De (Open)VLD illustreerde dat subtiel door zichzelf plots als progressief te afficheren. Zo konden ze de indruk wekken dat ze tegelijk rechts én linksachtig zijn; de CD&V kon dan verbaal in het conservatieve hoekje geduwd worden.
In Amerika (en dus binnen enkele jaren bij ons) is er intussen een beweging ontstaan van mensen die zichzelf zien als goede conservatieven. De Neo-cons. "Neo" doet het namelijk altijd goed als je een begrip wilt oppoetsen. Neo-spruitjes... lekker! Neo-statistiek... tof! Door de oorlog in Irak weten we inmiddels wel beter.
Dus: de historische context maakt de Christendemocraten conservatief. Het is hun straf, omdat ze zo lang aan de macht waren. Maar de Groenen, die de natuur willen behouden, kunnen toch nooit progressief zijn?
Wel, ook dat is (volgens mij) een historisch toeval. Het probleem met een groene ideologie is namelijk dat die niet alle facetten van de maatschappij bestrijkt. Het gaat voornamelijk over economie, milieu en ontwikkeling. Dus moesten de groenen op zoek gaan naar mensen die hun gedachtengoed op een consistente manier konden aanvullen tot een omvattend programma. In Duitsland werd dat programma aangevuld door eerder rechtse, conservatieve denkers. In Vlaanderen zijn er een aantal links, eerder progressieve, denkers op de kar gesprongen. Vandaar.
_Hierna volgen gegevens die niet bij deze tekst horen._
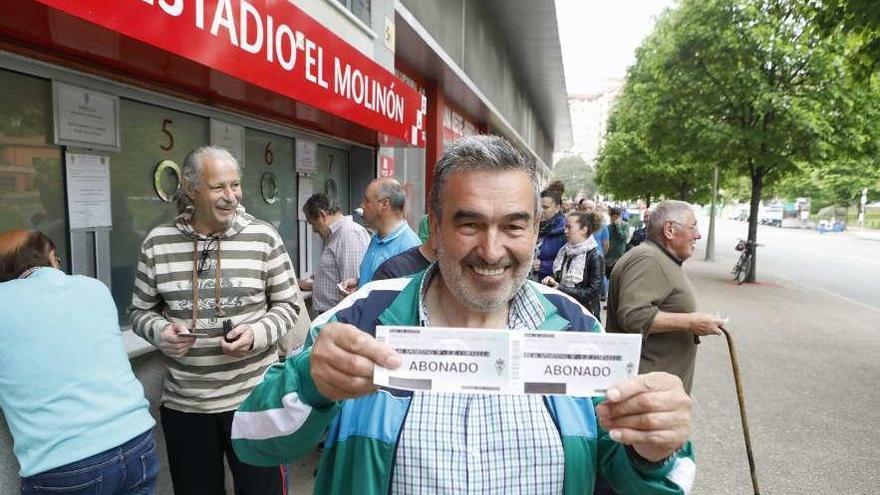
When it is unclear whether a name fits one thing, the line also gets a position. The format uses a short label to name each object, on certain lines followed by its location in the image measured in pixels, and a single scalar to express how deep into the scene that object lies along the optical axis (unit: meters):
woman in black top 5.21
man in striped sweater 2.69
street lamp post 19.11
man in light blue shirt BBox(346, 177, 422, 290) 4.06
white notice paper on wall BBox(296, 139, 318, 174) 5.83
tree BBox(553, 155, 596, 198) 83.25
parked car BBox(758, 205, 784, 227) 56.62
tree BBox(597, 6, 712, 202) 14.07
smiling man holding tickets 1.26
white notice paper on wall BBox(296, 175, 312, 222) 5.96
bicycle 13.44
Laten we afspreken dat we vanaf vandaag nooit meer de termpjes progressief/conservatief gebruiken. Kijk naar mij, ik ben politiek van de innovatieve strekking.
Morgen: de verkiezingsuitslag!
2 Comments:
Ik vind uw stukjes over politiek zeer fijn om lezen. Vanwaar al die kennis?
Mijn naam is blijven hangen, Marnik moest dat zijn. Excuses.